NHS England has been told to make ‘measurable’ reductions in emergency admissions over the course of the next two years, following a review by the National Audit Office.

Emergency admissions increased by 9.3% since 2013/14, with avoidable cases making up nearly one quarter of admissions last year, the NAO found.

The report, which comes as the hugely unpopular and bureaucratic Avoiding Unplanned Admissions DES was scrapped from the GP contract only last year, said that NHS emergency admissions were far from under control and mandated NHS England to reduce the admission rates by 2020.

But the report warned that efforts to reduce emergency admissions could 'create additional demand' for general practices and local social services.

It said: 'The NHS... still has too many avoidable admissions and too much unexplained variation.

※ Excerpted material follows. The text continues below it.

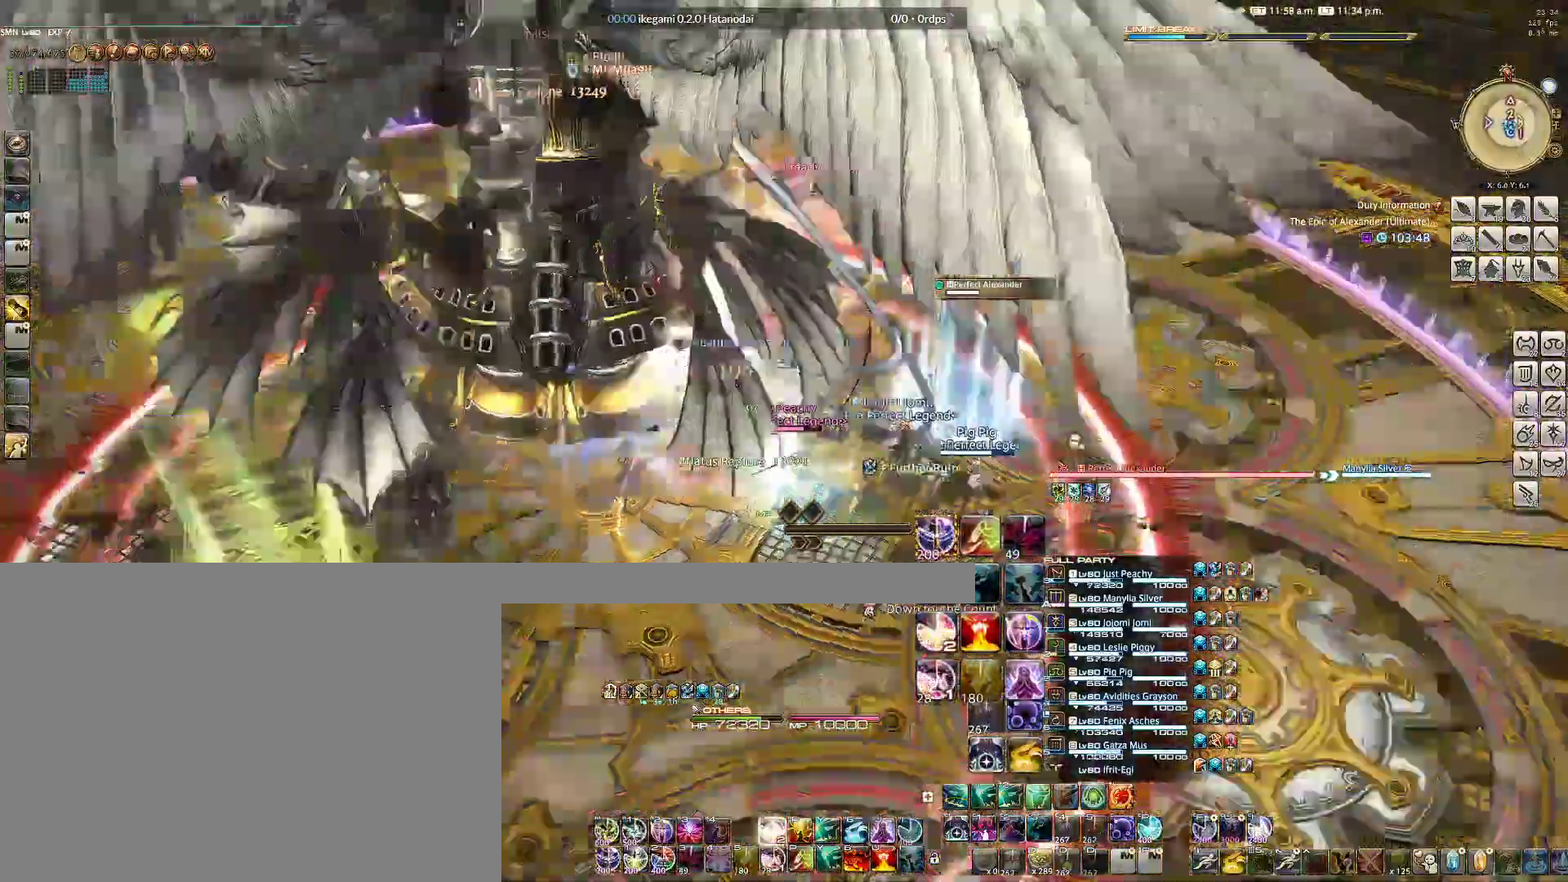
{"keys": ["alt", "e", "w"], "mouse": ["right"], "events": [[33, "e", "down"], [133, "e", "up"], [167, "e", "down"], [267, "e", "up"], [317, "e", "down"], [400, "e", "up"], [400, "w", "down"], [450, "e", "down"]]}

'A lot of effort is being made and progress can be seen in some areas, but the challenge of managing emergency admissions is far from being under control.'

Despite the rise in admissions, the NAO said NHS providers had done well to reduce the financial impact by reducing length of stay and increasing daycase treatments.

But, in light of increasing rates of readmissions, it said it could not know if the approach was working 'until it understands whether reported increases in readmissions are a sign that some people admitted as an emergency are being discharged too soon'.

In order to improve decision making, as well as understanding among policy-makers, the NAO said NHS Digital should link up hospital activity data with primary, community and social care data.

BMA council chair Dr Chaand Nagpaul, who negotiated for the scrapping of the unplanned admissions DES from the GP contract, said the reasons behind the rise in admissions were two-fold.

He said: ‘Increases in emergency admissions are partly as a result of an ageing population with people living longer with a range of complex medical needs, but also because of cuts to social care budgets and a lack of capacity in community services.'

He argued that 'without the necessary investment in staff and services the NHS will continue to struggle'.

The avoiding unplanned admissions DES was first introduced with the 2014/15 GP contract but came under critique for heavy workloads and bureaucracy.

It was renewed for 2015/16, despite experts indicating there was no evidence of its effect and despite the number of unplanned admissions rising in 2014/15.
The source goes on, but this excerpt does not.